Incline your ear to us; hear our prayers and supplications.
We pray for those who suffer in mind, body, and spirit. For all who struggle with mental illness, and addiction, and the impacts of trauma, we pray. We pray for the lonely, the hurt, and the estranged. We pray for all who live in chronic sickness or pain. Give us compassion in our relationships and encounters with others, who are fighting battles we don’t know.
Incline your ear to us; hear our prayers and supplications.
We pray for the church, the world, and the whole human family, adding the prayers and supplications of your people…
Incline your ear to us; hear our prayers and supplications.
Loving God, we offer these prayers to you, including those that remain on our hearts, and those known only to you, in the name of Jesus Christ, who taught us to pray, saying “Our Father….”
Our Father, who art in heaven, Hallowed be Thy name. Thy kingdom come. Thy will be done on earth as it is in heaven. Give us this day our daily bread. And forgive us our debts, as we forgive our debtors. And lead us not into temptation, but deliver us from evil: For Thine is the kingdom, and the power, and the glory, for ever. Amen.
ANNOUNCEMENTS
OFFERING OF TITHES & OFFERINGS
Jesus sent the disciples, empty-handed, to carry out his work, trusting in God’s provision for their needs. We give out of our abundance to continue the work of Jesus Christ in the world today. In faith and hope, let us offer our gifts to God.
OFFERTORY
*RESPONSE N0. 609 “Praise God, from Whom All Blessings Flow”
Praise God, from whom all blessing flow, Praise God, all creatures here below. Alleluia, Alleluia Praise God in Jesus fully known; Creator, Word, and Spirit one.

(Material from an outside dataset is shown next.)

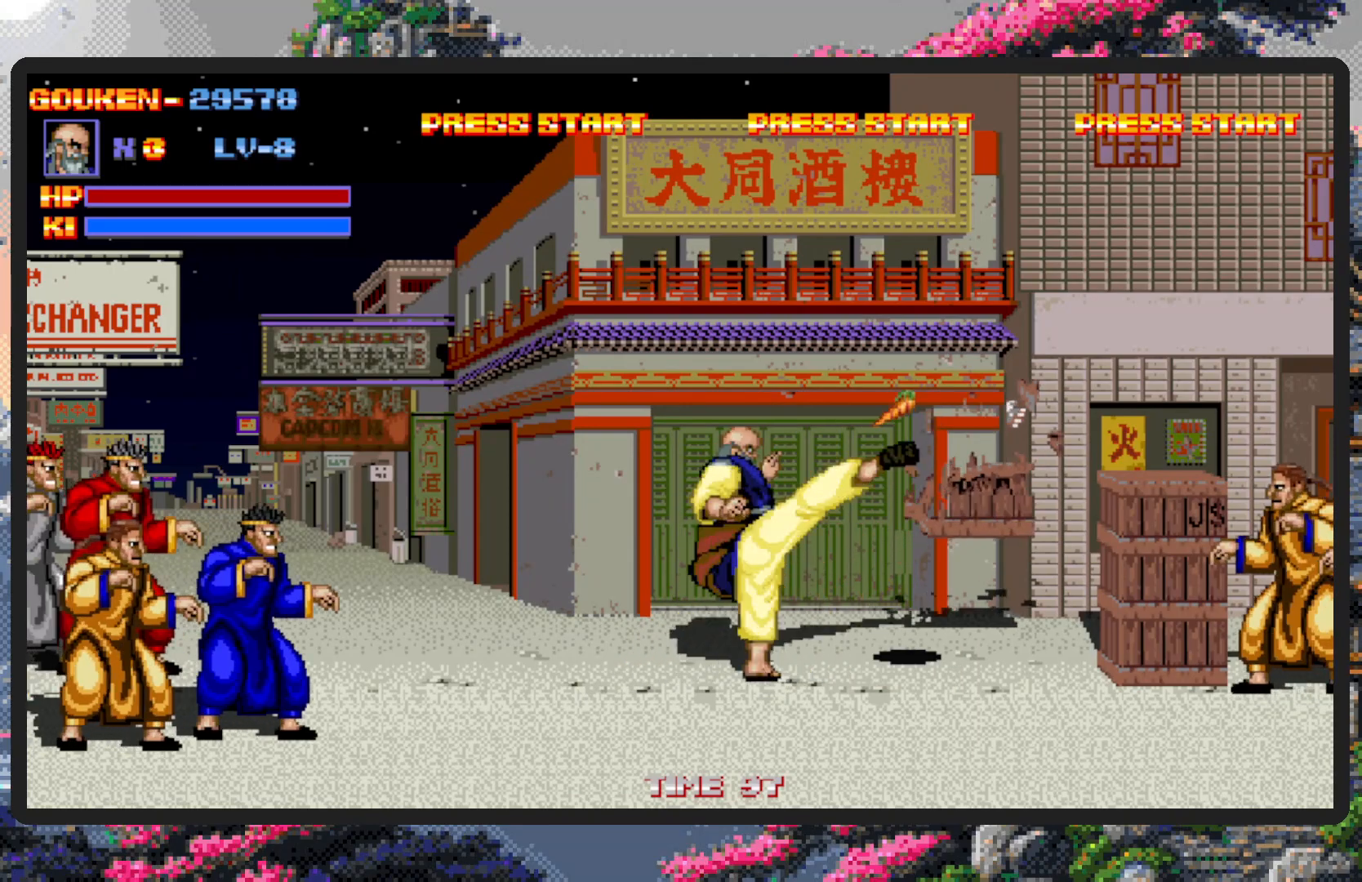
{"buttons": ["DPAD_RIGHT"], "events": [[67, "DPAD_RIGHT", "down"]]}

Alleluia, Alleluia, Alleluia, Alleluia, Alleluia.
* PRAYER OF DEDICATION
Liberating God, use these gifts to transform the world, to bring about your justice, peace and reconciliation for all creation. Transform us as we offer them, to be partners and co-creators of your beloved kin-dom. In Jesus’ name we pray, Amen.
*HYMN No. 321 “The Church’s One Foundation”
1 The church’s one foundation
is Jesus Christ her Lord.
She is his new creation
by water and the word.
From heaven he came and sought her
to be his holy bride.
With his own blood he bought her,
and for her life he died.
2 Elect from every nation,
yet one o’er all the earth,
her charter of salvation:
one Lord, one faith, one birth.
One holy name she blesses,
partakes one holy food,
and to one hope she presses,
with every grace endued.
3 Though with a scornful wonder
this world sees her oppressed,
by schisms rent asunder,
by heresies distressed,
yet saints their watch are keeping;
their cry goes up: “How long?”
And soon the night of weeping
shall be the morn of song.
4 Mid toil and tribulation,
and tumult of her war,
she waits the consummation
of peace forevermore:
till with the vision glorious
her longing eyes are blest,
and the great church victorious
shall be the church at rest.
5 Yet she on earth has union
with God, the Three in One,
and mystic sweet communion
with those whose rest is won:
O happy ones and holy!
Lord, give us grace that we,
like them, the meek and lowly,
may live eternally.
*BENEDICTION
Friends, there is work to be done. Jesus still sends us out into the world, to love and serve as the body of Christ. You don’t need to pack a bag or bring a change of clothes; God will provide all we need.
Empowered by the Holy Spirit, let us go into the world with God’s liberating Word on our lips, until all are free, and all creation reconciled as one beloved community. Amen.